Additively Manufactured Shape Memory Polycaprolactone/Thermoplastic Polyurethane Scaffolds for Bone Tissue Engineering

ABSTRACT Additive manufacturing makes it possible to produce patient‐tailored scaffolds with precisely regulated porosity for bone tissue engineering; nevertheless, stiff polymeric constructs often fail to adapt to complex, irregular defect shapes. In this work, shape memory porous polycaprolactone/thermoplastic polyurethane (PCL/TPU) scaffolds were fabricated via extrusion‐based 3D printing and systematically assessed in terms of physicochemical characteristics, compressive mechanics, and in vitro biological performance. Printing was carried out using molten polymer inks at 80°C in three compositions: 100% TPU (Sample a), 100% PCL (Sample b), and an equal 50/50 TPU/PCL blend (Sample c).
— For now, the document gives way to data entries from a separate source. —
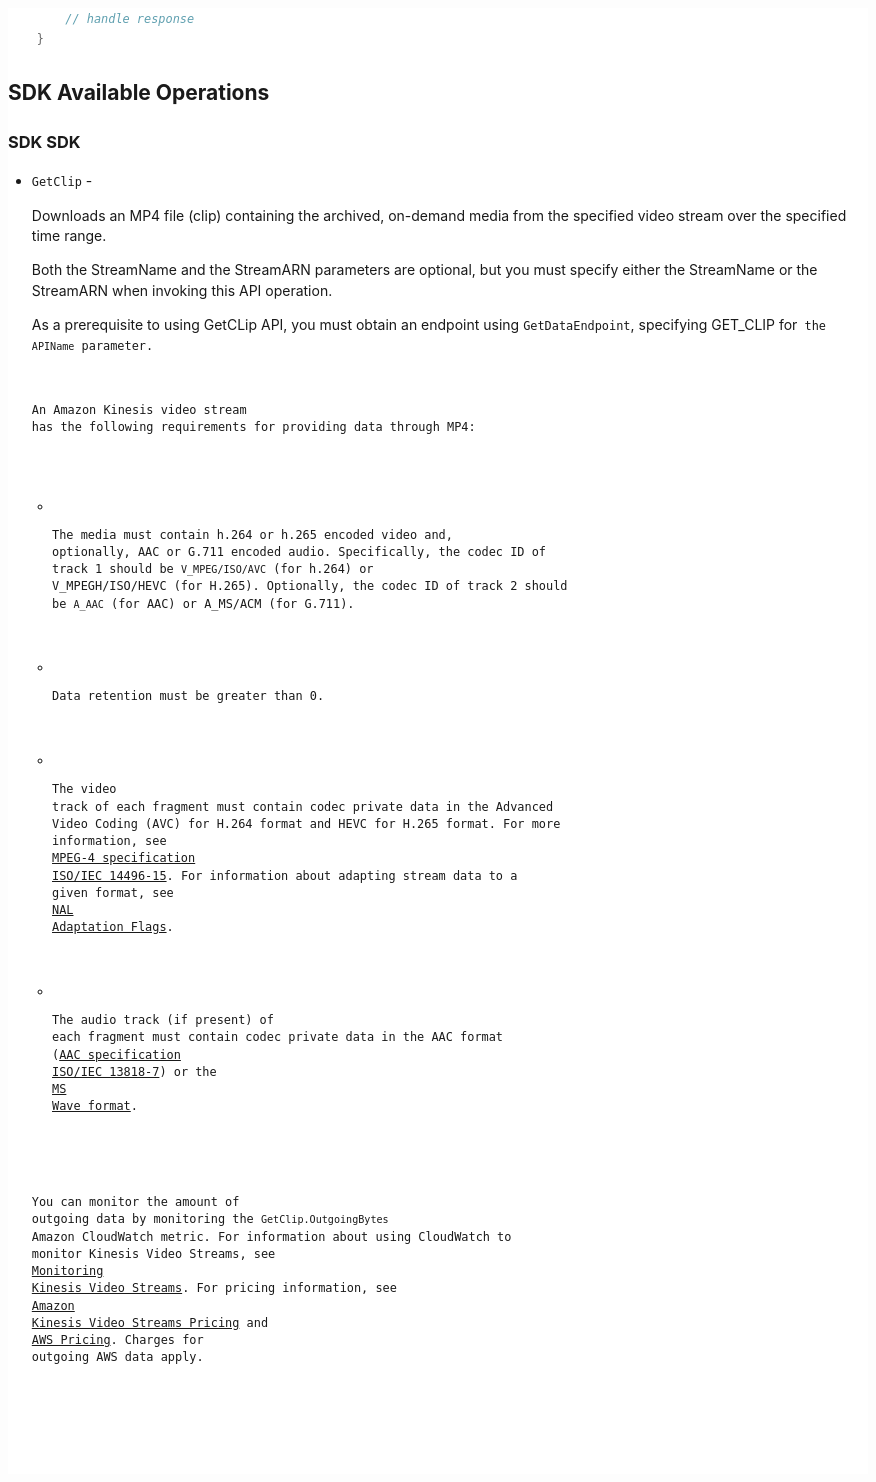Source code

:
 ```go
        // handle response
    }
```



## SDK Available Operations

### SDK SDK

* `GetClip` - <p>Downloads an MP4 file (clip) containing the archived, on-demand media from the specified video stream over the specified time range. </p> <p>Both the StreamName and the StreamARN parameters are optional, but you must specify either the StreamName or the StreamARN when invoking this API operation. </p> <p>As a prerequisite to using GetCLip API, you must obtain an endpoint using <code>GetDataEndpoint</code>, specifying GET_CLIP for<code/> the <code>APIName</code> parameter. </p> <p>An Amazon Kinesis video stream has the following requirements for providing data through MP4:</p> <ul> <li> <p>The media must contain h.264 or h.265 encoded video and, optionally, AAC or G.711 encoded audio. Specifically, the codec ID of track 1 should be <code>V_MPEG/ISO/AVC</code> (for h.264) or V_MPEGH/ISO/HEVC (for H.265). Optionally, the codec ID of track 2 should be <code>A_AAC</code> (for AAC) or A_MS/ACM (for G.711).</p> </li> <li> <p>Data retention must be greater than 0.</p> </li> <li> <p>The video track of each fragment must contain codec private data in the Advanced Video Coding (AVC) for H.264 format and HEVC for H.265 format. For more information, see <a href="https://www.iso.org/standard/55980.html">MPEG-4 specification ISO/IEC 14496-15</a>. For information about adapting stream data to a given format, see <a href="http://docs.aws.amazon.com/kinesisvideostreams/latest/dg/producer-reference-nal.html">NAL Adaptation Flags</a>.</p> </li> <li> <p>The audio track (if present) of each fragment must contain codec private data in the AAC format (<a href="https://www.iso.org/standard/43345.html">AAC specification ISO/IEC 13818-7</a>) or the <a href="http://www-mmsp.ece.mcgill.ca/Documents/AudioFormats/WAVE/WAVE.html">MS Wave format</a>.</p> </li> </ul> <p>You can monitor the amount of outgoing data by monitoring the <code>GetClip.OutgoingBytes</code> Amazon CloudWatch metric. For information about using CloudWatch to monitor Kinesis Video Streams, see <a href="http://docs.aws.amazon.com/kinesisvideostreams/latest/dg/monitoring.html">Monitoring Kinesis Video Streams</a>. For pricing information, see <a href="https://aws.amazon.com/kinesis/video-streams/pricing/">Amazon Kinesis Video Streams Pricing</a> and <a href="https://aws.amazon.com/pricing/">AWS Pricing</a>. Charges for outgoing AWS data apply.</p>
FTIR analysis verified the signature functional groups of both polymers, and the lack of additional bands in the blend supported a physical combination rather than a chemical interaction. Morphological evaluation by SEM revealed uniform, well‐formed filaments and fully interconnected square pores. The mean pore size was approximately 497–502 μm, while average filament diameters were about 537 μm for TPU, 563 μm for PCL, and 630 μm for TPU/PCL. Compressive testing showed that neat PCL delivered the greatest strength (yield: 2.68 MPa; ultimate: 9.52 MPa), whereas TPU exhibited markedly higher compliance (yield: 0.051 MPa; ultimate: 0.43 MPa); the 50/50 blend produced intermediate mechanical behavior (yield: 0.75 MPa; ultimate: 1.58 MPa). Biocompatibility with SaOS2 cells was demonstrated through MTT assays (viability > 80% on Day 3 with further improvement by Day 7), DAPI and crystal violet staining, and SEM‐based adhesion observations, with the blended scaffold showing the highest cell density and pronounced spreading. Moreover, osteogenic responses increased with culture time, and the TPU/PCL scaffold yielded the most intense Alizarin Red staining and the highest ALP activity at Days 7 and 14. Overall, these findings suggest that 3D‐printed TPU/PCL scaffolds offer suitable pore architecture, an optimized compressive profile, and improved osteogenic potential, highlighting their suitability as conformable, minimally invasive matrices for bone defect repair.